New Zealand has one of the highest stranding rates in the world, with about 300 dolphins and whales ending up on beaches every year, according to Project Jonah.
Many of these incidents happen at Farewell Spit. Experts say its shallow waters seems to confuse whales and hinder their ability to navigate.

Danny Glover, one of the rescuers at the site, told the BBC it was known as a "whale trap", with its incredible tidal range where the tide may come in as far as 5km (3miles) but with only a 3-metre drop in depth.

In February 2015 about 200 whales beached themselves at the same location, of which at least half died.

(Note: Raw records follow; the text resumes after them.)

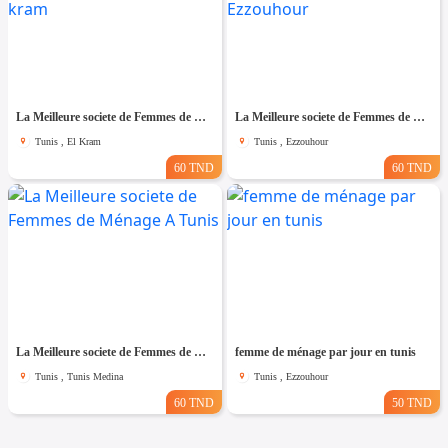
La Meilleure societe de Femmes de Ménage A El kram
La Meilleure societe de Femmes de Ménage A Ezzouhour
Tunis , El Kram
Tunis , Ezzouhour
60 TND
60 TND
La Meilleure societe de Femmes de Ménage A Tunis
femme de ménage par jour en tunis
Tunis , Tunis Medina
Tunis , Ezzouhour
60 TND
50 TND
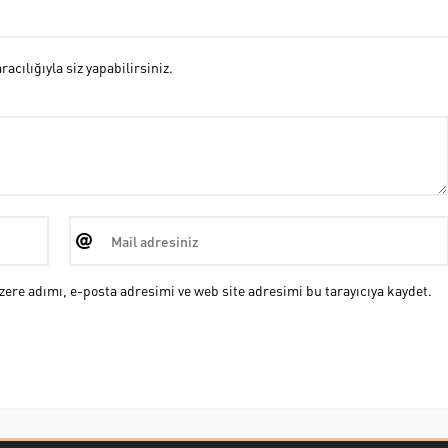
cılığıyla siz yapabilirsiniz.
ere adımı, e-posta adresimi ve web site adresimi bu tarayıcıya kaydet.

http://www.bbc.co.uk/news/world-asia-38927416
 
Another pod of whales stranded in New Zealand, bringing total to 650
Video:
Helena Horton, video source ITN
11 February 2017 • 12:19pm

Dozens of weary volunteers have formed a human chain to prevent a pod of stranded whales that washed up off a New Zealand coast from beaching again, as a fresh group became stranded.
Hours after volunteers managed to refloat hundreds of the whales, another pod of 240 swam aground.
This brought the total of stranded pilot whales up to 640 over two days.

Some 335 of the whales beached on Farewell Spit at the tip of the South Island are dead, 220 remain stranded, and 100 are back at sea.

Friday's event was the third-largest whale stranding in history, and New Zealand has one of the highest rates of whale stranding in the world.
Farewell Spit is known locally as a "whale trap" and has been the site of previous mass strandings.

Volunteers were devastated that a new group had become stranded after coming from across the country to help the first pod, many of whom were already dead.
Cheree Morrison, a journalist who visited the whales on Friday, told The Washington Post: "It was just red and pink skies and just whales as far as you could see. It was really haunting.
“Your first instinct was to run to them and help in any way possible."

It is clear the second pod is a fresh set of whales, according to Andrew Lamason, the Department of Conservation Golden Bay operations manager.

etc...

http://www.telegraph.co.uk/news/201...ales-stranded-new-zealand-bringing-total-650/

:(
 
I was certaim there had been reports of dolphins being washed-up onto beaches in the Scottish Western Isles at exactly the same time as the NZ whales. But I can't find it, anywhere. Very odd....all of it.
 
I was certaim there had been reports of dolphins being washed-up onto beaches in the Scottish Western Isles at exactly the same time as the NZ whales. But I can't find it, anywhere. Very odd....all of it.
There are stories of a bazillion dolphins alive and swimming round the Western Isles, maybe they have got mixed up in your mind?